The very nature of engineering implies that safety must be a primary issue. Even the most remote of robots will have some human interface somewhere along the line, and most engineering design, whether industrial or domestic, requires direct contact at one or more levels. Ethics and safety are often closely interwoven – our responsibility for safety in design is as much moral as it is professional – and there are safety practices to be observed at every stage of the design process.
Much of what we know now has been learned from bitter experience but, amazingly, evidence suggests that we are still inclined to become complacent over long periods of technological triumph, leading us to more narrow margins of safety and, ultimately, repeated disaster. Consider what you know of the most publicised engineering disasters over the last century, and how safety was compromised in each case. Often, these great catastrophes are the result of some very minor error, and not the technological billion-to-one misfortune we might hope to believe – see Table 6.
Date | Disaster | Fundamental cause |
---|---|---|
2000 | Concorde: fire and crash, shortly after take-off (113 dead) | Debris on runway and fuel tank susceptible to damage from same |
1986 | Chernobyl: meltdown of nuclear reactor core, and large-scale radioactive contamination | Safety procedures ignored, and design flaws |
1986 | Challenger Space Shuttle: exploded 73 seconds into flight (7 dead) | Design flaw in O-ring seals on the booster engines |
1981 | Hyatt Regency Hotel: suspended catwalk collapsed over a dance floor (114 dead) | Design change and failure to anticipate overload |
1979 | Three Mile Island: 51 per cent meltdown of nuclear reactor core | Incorrect procedures |
1940 | Tacoma Narrows Bridge: bridge collapsed | Unexpected wind-induced vibrations |
The study summarised in Table 7 investigated 800 cases (and millions of pounds worth) of structural failure, in which 504 people died and 592 were injured. When engineers were to blame, the study categorised the causes of failure (and hence breaches in safety).

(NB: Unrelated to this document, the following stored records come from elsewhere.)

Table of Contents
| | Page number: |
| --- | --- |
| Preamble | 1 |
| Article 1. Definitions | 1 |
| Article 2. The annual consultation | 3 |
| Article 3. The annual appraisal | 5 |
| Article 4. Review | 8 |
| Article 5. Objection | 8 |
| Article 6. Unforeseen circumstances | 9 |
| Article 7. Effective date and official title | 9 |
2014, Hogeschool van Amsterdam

Insufficient knowledge | 68% |
---|---|
Underestimation of influence | 16% |
Ignorance, carelessness or negligence | 14% |
Forgetfulness, error | 13% |
Relying on others without sufficient control | 9% |
Objectively unknown situation | 7% |
Imprecise definition of responsibilities | 1% |
Choice of bad quality | 1% |
Other | 3% |
*Note that the percentages add up to more than 100 – some failures were attributed to more than one cause.

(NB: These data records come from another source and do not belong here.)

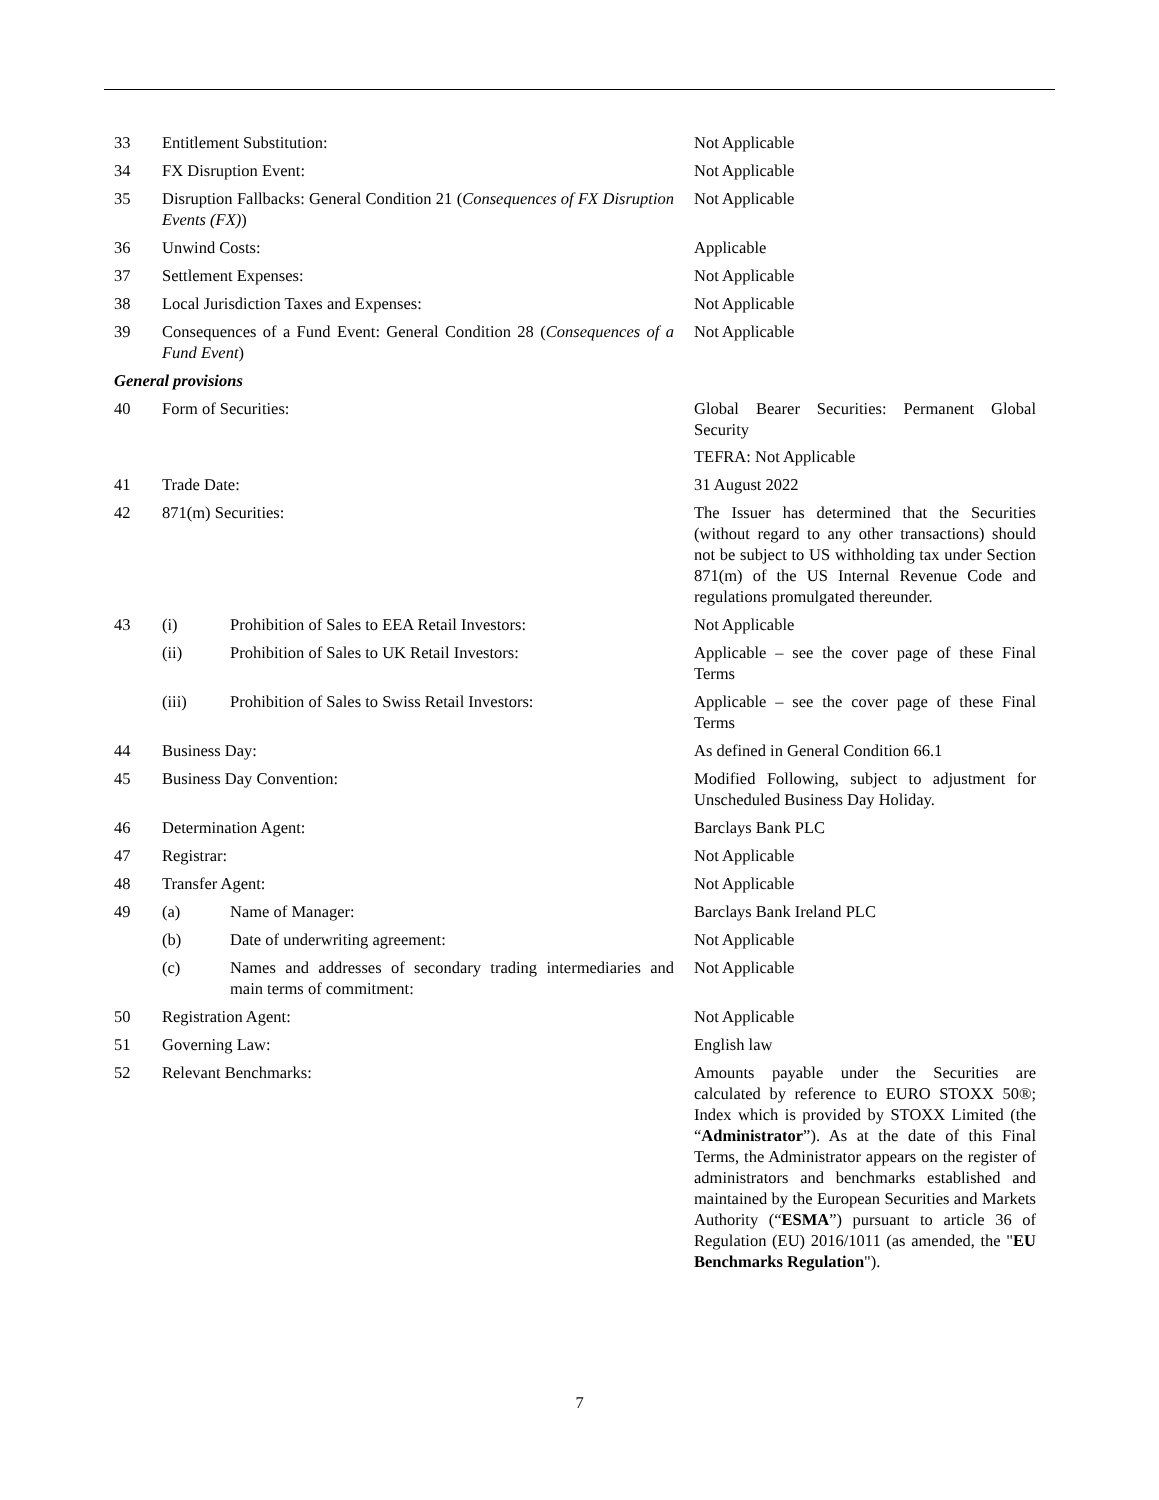| 33 | Entitlement Substitution: | | Not Applicable |
| 34 | FX Disruption Event: | | Not Applicable |
| 35 | Disruption Fallbacks: General Condition 21 ( Consequences of FX Disruption Events (FX) ) | | Not Applicable |
| 36 | Unwind Costs: | | Applicable |
| 37 | Settlement Expenses: | | Not Applicable |
| 38 | Local Jurisdiction Taxes and Expenses: | | Not Applicable |
| 39 | Consequences of a Fund Event: General Condition 28 ( Consequences of a Fund Event ) | | Not Applicable |
| General provisions | | | |
| 40 | Form of Securities: | | Global Bearer Securities: Permanent Global Security TEFRA: Not Applicable |
| 41 | Trade Date: | | 31 August 2022 |
| 42 | 871(m) Securities: | | The Issuer has determined that the Securities (without regard to any other transactions) should not be subject to US withholding tax under Section 871(m) of the US Internal Revenue Code and regulations promulgated thereunder. |
| 43 | (i) | Prohibition of Sales to EEA Retail Investors: | Not Applicable |
| | (ii) | Prohibition of Sales to UK Retail Investors: | Applicable – see the cover page of these Final Terms |
| | (iii) | Prohibition of Sales to Swiss Retail Investors: | Applicable – see the cover page of these Final Terms |
| 44 | Business Day: | | As defined in General Condition 66.1 |
| 45 | Business Day Convention: | | Modified Following, subject to adjustment for Unscheduled Business Day Holiday. |
| 46 | Determination Agent: | | Barclays Bank PLC |
| 47 | Registrar: | | Not Applicable |
| 48 | Transfer Agent: | | Not Applicable |
| 49 | (a) | Name of Manager: | Barclays Bank Ireland PLC |
| | (b) | Date of underwriting agreement: | Not Applicable |
| | (c) | Names and addresses of secondary trading intermediaries and main terms of commitment: | Not Applicable |
| 50 | Registration Agent: | | Not Applicable |
| 51 | Governing Law: | | English law |
| 52 | Relevant Benchmarks: | | Amounts payable under the Securities are calculated by reference to EURO STOXX 50®; Index which is provided by STOXX Limited (the “ Administrator ”). As at the date of this Final Terms, the Administrator appears on the register of administrators and benchmarks established and maintained by the European Securities and Markets Authority (“ ESMA ”) pursuant to article 36 of Regulation (EU) 2016/1011 (as amended, the " EU Benchmarks Regulation "). |
7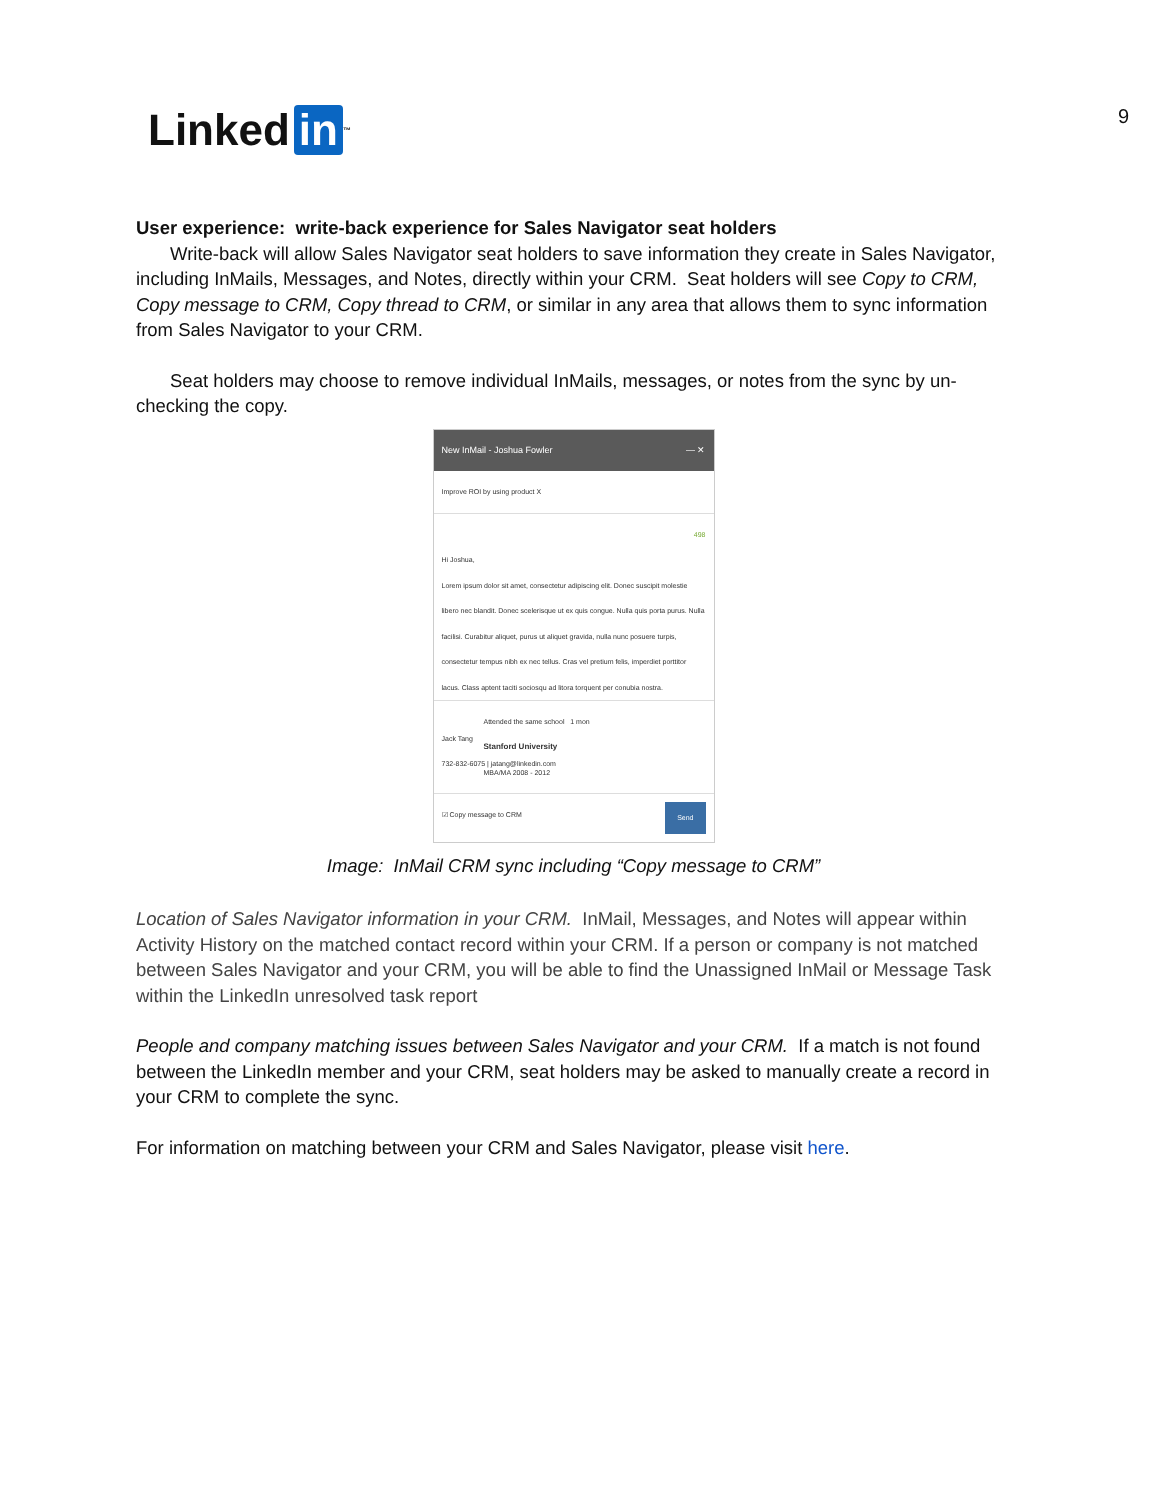Linked in ™
9
User experience: write-back experience for Sales Navigator seat holders
Write-back will allow Sales Navigator seat holders to save information they create in Sales Navigator, including InMails, Messages, and Notes, directly within your CRM. Seat holders will see Copy to CRM, Copy message to CRM, Copy thread to CRM, or similar in any area that allows them to sync information from Sales Navigator to your CRM.
Seat holders may choose to remove individual InMails, messages, or notes from the sync by un-checking the copy.
New InMail - Joshua Fowler — ✕
Improve ROI by using product X
498
Hi Joshua,
Lorem ipsum dolor sit amet, consectetur adipiscing elit. Donec suscipit molestie libero nec blandit. Donec scelerisque ut ex quis congue. Nulla quis porta purus. Nulla facilisi. Curabitur aliquet, purus ut aliquet gravida, nulla nunc posuere turpis, consectetur tempus nibh ex nec tellus. Cras vel pretium felis, imperdiet porttitor lacus. Class aptent taciti sociosqu ad litora torquent per conubia nostra.
Jack Tang
732-832-6075 | jatang@linkedin.com
Attended the same school 1 mon
Stanford University
MBA/MA 2008 - 2012
☑ Copy message to CRM Send
Image: InMail CRM sync including “Copy message to CRM”
Location of Sales Navigator information in your CRM. InMail, Messages, and Notes will appear within Activity History on the matched contact record within your CRM. If a person or company is not matched between Sales Navigator and your CRM, you will be able to find the Unassigned InMail or Message Task within the LinkedIn unresolved task report
People and company matching issues between Sales Navigator and your CRM. If a match is not found between the LinkedIn member and your CRM, seat holders may be asked to manually create a record in your CRM to complete the sync.
For information on matching between your CRM and Sales Navigator, please visit here.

You can see that in a whopping 68 per cent of cases, 'insufficient knowledge' on the part of the engineers was a contributing factor. Again, this has to be an ethics issue – can we really accept that all these engineers were so lacking in self-awareness that they truly believed in their own abilities, or were some of them just not brave enough to admit they were out of their depth at the time? The lesson is clear. You don't need to store everything you study in a photographic memory compartment, but it is essential to remember that, as a professional engineer, you are accountable for your actions; and this includes recognising when you need to bring in expertise from a colleague or external sources.